Although this is not entirely risk-free, especially in the current interest rate environment where interest may accumulate to unsustainable levels, it is still the most flexible compared to other types of loans, as the interest rates are lower, and as long as the monthly payments are made on time, the assets will not be seized.

Generally speaking, mortgages are limited to housing. However, business loans can sometimes operate similarly to mortgages, meaning that interest is paid within a specified timeframe, while the principal amount of the loan (i.e., the initial amount of the loan) is only required to be repaid at the end of that term. Although loan terms can vary significantly, as long as interest is paid on time, debt holders do not have the right to sell the company's assets.

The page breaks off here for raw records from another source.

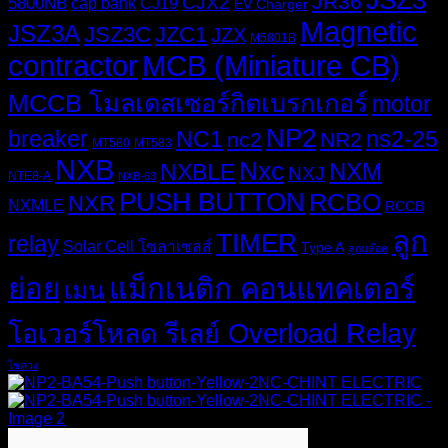
JSZ3
JR36
CJX2
5800NB
cap bank
CJ19
EV Charger
Magnetic
JSZ3A
JSZ3C
JZC1
JZX
M5801B
MCB (Miniature CB)
contractor
MCCB โมลเดสเซอร์กิตเบรกเกอร์
motor
NP2
breaker
NC1
ns2-25
nc2
NR2
MT580
MT583
NXB
Nxc
NXM
NXBLE
NXJ
NTE8-A
NXB-63
PUSH BUTTON
RCBO
NXR
NXMLE
RCCB
ลูก
TIMER
relay
Solar Cell โซลาเซลส์
Type A
ลูกบล๊อค
ย่อย
แม็กเนติก คอนแทคเตอร์
เมน
โอเวอร์โหลด รีเลย์ Overload Relay
ไขควง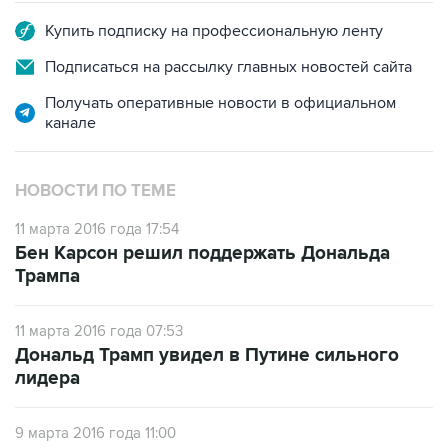
Купить подписку на профессиональную ленту
Подписаться на рассылку главных новостей сайта
Получать оперативные новости в официальном
канале
НОВОСТИ ПО ТЕМЕ
11 марта 2016 года 17:54
Бен Карсон решил поддержать Дональда
Трампа
11 марта 2016 года 07:53
Дональд Трамп увидел в Путине сильного
лидера
9 марта 2016 года 11:00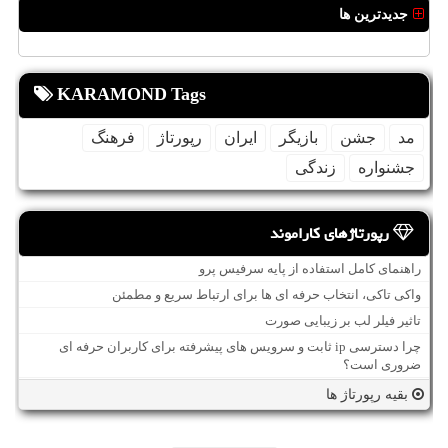
جدیدترین ها
KARAMOND Tags
مد
جشن
بازیگر
ایران
رپورتاژ
فرهنگ
جشنواره
زندگی
رپورتاژهای کاراموند
راهنمای کامل استفاده از پایه سرفیس پرو
واکی تاکی، انتخاب حرفه ای ها برای ارتباط سریع و مطمئن
تاثیر فیلر لب بر زیبایی صورت
چرا دسترسی ip ثابت و سرویس های پیشرفته برای کاربران حرفه ای
ضروری است؟
بقیه رپورتاژ ها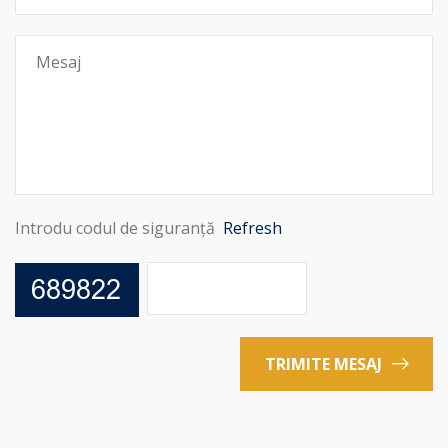
Introdu codul de siguranță
Refresh
TRIMITE MESAJ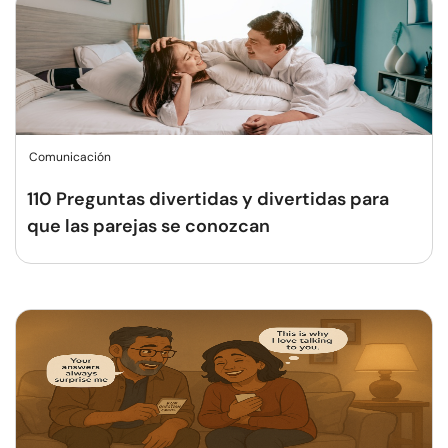
Comunicación
110 Preguntas divertidas y divertidas para
que las parejas se conozcan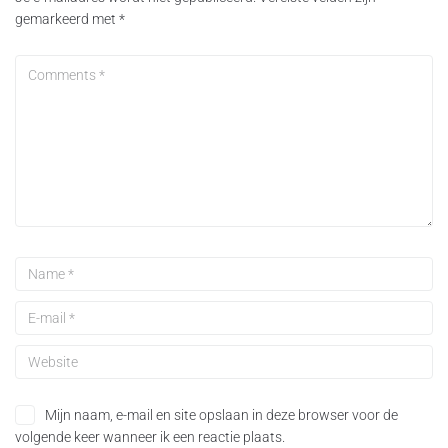
gemarkeerd met
*
Mijn naam, e-mail en site opslaan in deze browser voor de
volgende keer wanneer ik een reactie plaats.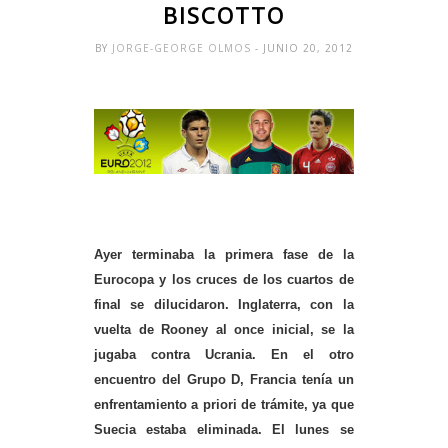
BISCOTTO
BY
JORGE-GEORGE OLMOS
- JUNIO 20, 2012
Ayer terminaba la primera fase de la
Eurocopa y los cruces de los cuartos de
final se dilucidaron. Inglaterra, con la
vuelta de Rooney al once inicial, se la
jugaba contra Ucrania. En el otro
encuentro del Grupo D, Francia tenía un
enfrentamiento a priori de trámite, ya que
Suecia estaba eliminada. El lunes se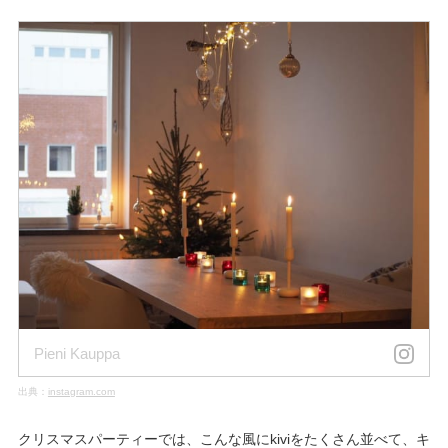
Pieni Kauppa
出典：
instagram.com
クリスマスパーティーでは、こんな風にkiviをたくさん並べて、キ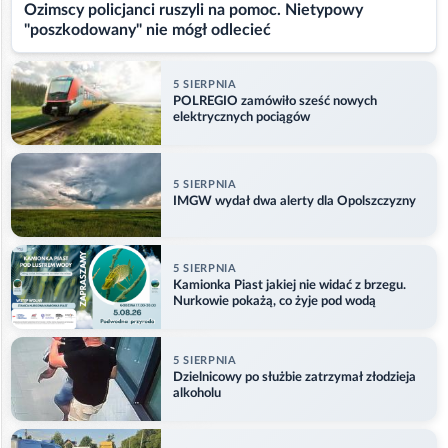
Ozimscy policjanci ruszyli na pomoc. Nietypowy
"poszkodowany" nie mógł odlecieć
5 SIERPNIA
POLREGIO zamówiło sześć nowych
elektrycznych pociągów
5 SIERPNIA
IMGW wydał dwa alerty dla Opolszczyzny
5 SIERPNIA
Kamionka Piast jakiej nie widać z brzegu.
Nurkowie pokażą, co żyje pod wodą
5 SIERPNIA
Dzielnicowy po służbie zatrzymał złodzieja
alkoholu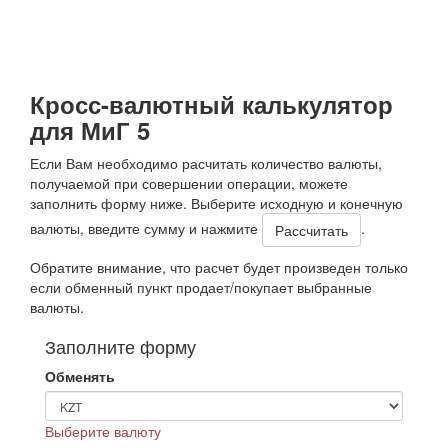
Кросс-валютный калькулятор
для МиГ 5
Если Вам необходимо расчитать количество валюты,
получаемой при совершении операции, можете
заполнить форму ниже. Выберите исходную и конечную
валюты, введите сумму и нажмите
.
Обратите внимание, что расчет будет произведен только
если обменный пункт продает/покупает выбранные
валюты.
Заполните форму
Обменять
Выберите валюту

Chart source: @glxyresearch

This flexibility allows corporate borrowers like Strategy to better cope with market fluctuations, which also makes $MSTR a way to "harvest" the volatility of the crypto market. However, this does not mean that the risks are completely eliminated.

Conclusion

Strategy is not in leveraged trading, but in arbitrage trading.

Although it currently does hold a certain amount of debt, the price of Bitcoin would need to drop to around $15,000 per coin within five years to pose a serious risk to Strategy. With the expansion of "Treasury Companies" (referring to companies that replicate the Strategy Bitcoin accumulation strategy), including several companies such as MetaPlanet and Nakamoto by @DavidFBailey, this will become a focal point of another topic.

However, if these vault companies stop charging premiums to compete with each other and begin to take on excessive debt, the entire situation will change and may lead to serious consequences.